On facts of present case, the Calcutta High Court in Merino Ply & Chemicals Ltd. v. CIT, 209 ITR 508 [1994], held that transport subsidies were inseparably connected with the business carried on by the assessee. However, in CIT v. Andaman Timber Industries Ltd., 242 ITR 204 [2000], the same High Court arrived at an opposite conclusion in considering whether a deduction was allowable under Section 80HH of the Act in respect of transport subsidy without noticing the aforesaid earlier judgment of a Division Bench of that very court. A Division Bench of the Calcutta High Court in C.I.T. v. Cement Manufacturing Company Limited, by a judgment dated 15.1.2015, distinguished the judgment in CIT v. Andaman Timber Industries Ltd. and held that the Supreme Court in the case of Sahney Steel and Press Works Ltd. & Others versus Commissioner of Income Tax, reported in [1997] 228 ITR held that subsidy on power was confined to ‘power consumed for production’.  In other words, if power is consumed for any other purpose like setting up the plant and machinery, the incentives will not be given. Refund of sales tax will also be in respect of taxes levied after commencement of production and up to a period of five years from the date of commencement of production. It is difficult to hold these subsidies as anything but operation subsidies. These subsidies were given to encourage setting up of industries in the State of Andhra Pradesh by making the business of production and sale of goods in the State more profitable. The judgment in Merino Ply & Chemicals Ltd. and the recent judgment of the Calcutta High Court have correctly appreciated the legal position.

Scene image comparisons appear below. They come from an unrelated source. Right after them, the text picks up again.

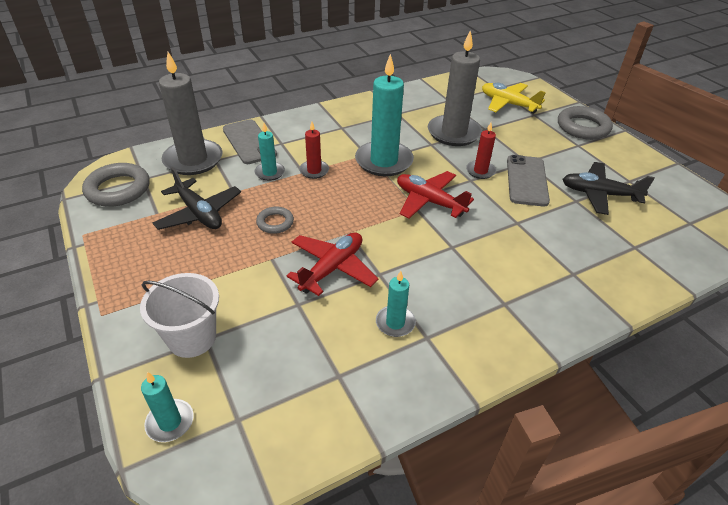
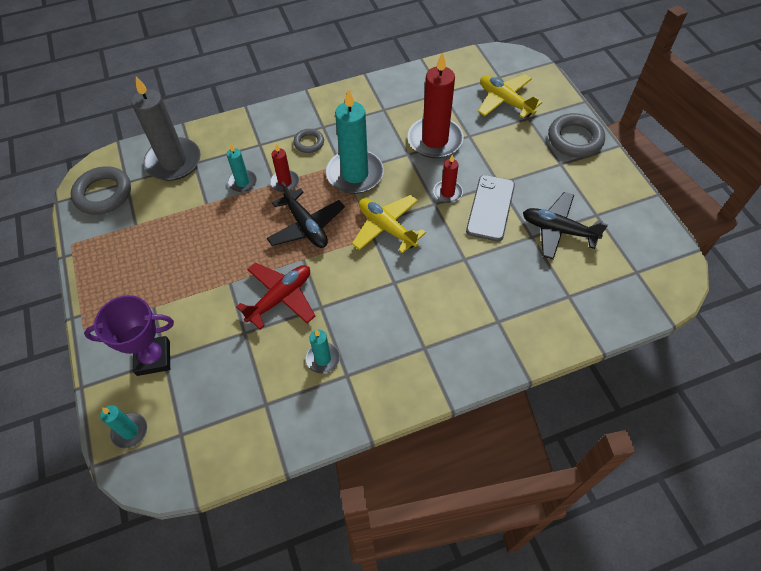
camera: 10 degrees right, 15 degrees up
(192, 338) = (153, 358): white bucket -> purple trophy
(199, 213) = (172, 227): black plane -> black plane (306, 226)
(249, 142) = (229, 141): grey phone -> none
(275, 222) = (238, 243): grey ring -> grey ring (309, 143)
(429, 201) = (386, 228): red plane -> yellow plane
(454, 133) = (435, 140): grey candle -> red candle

Further submission that assistance by way of subsidies which are reimbursed on the incurring of costs relatable to a business, are under the head “income from other sources”. Section 28(iii)(b) specifically states that income from cash assistance, by whatever name called, received or receivable by any person against exports under any scheme of the Government of India, will be income chargeable to income tax under the head “profits and gains of business or profession”. If cash assistance received or receivable against exports schemes are included as being income under the head “profits and gains of business or profession”, it is obvious that subsidies which go to reimbursement of cost in the production of goods of a particular business would also have to be included under the head “profits and gains of business or profession”, and not under the head “income from other sources”.

Accordingly, appeal of the appellant dismissed.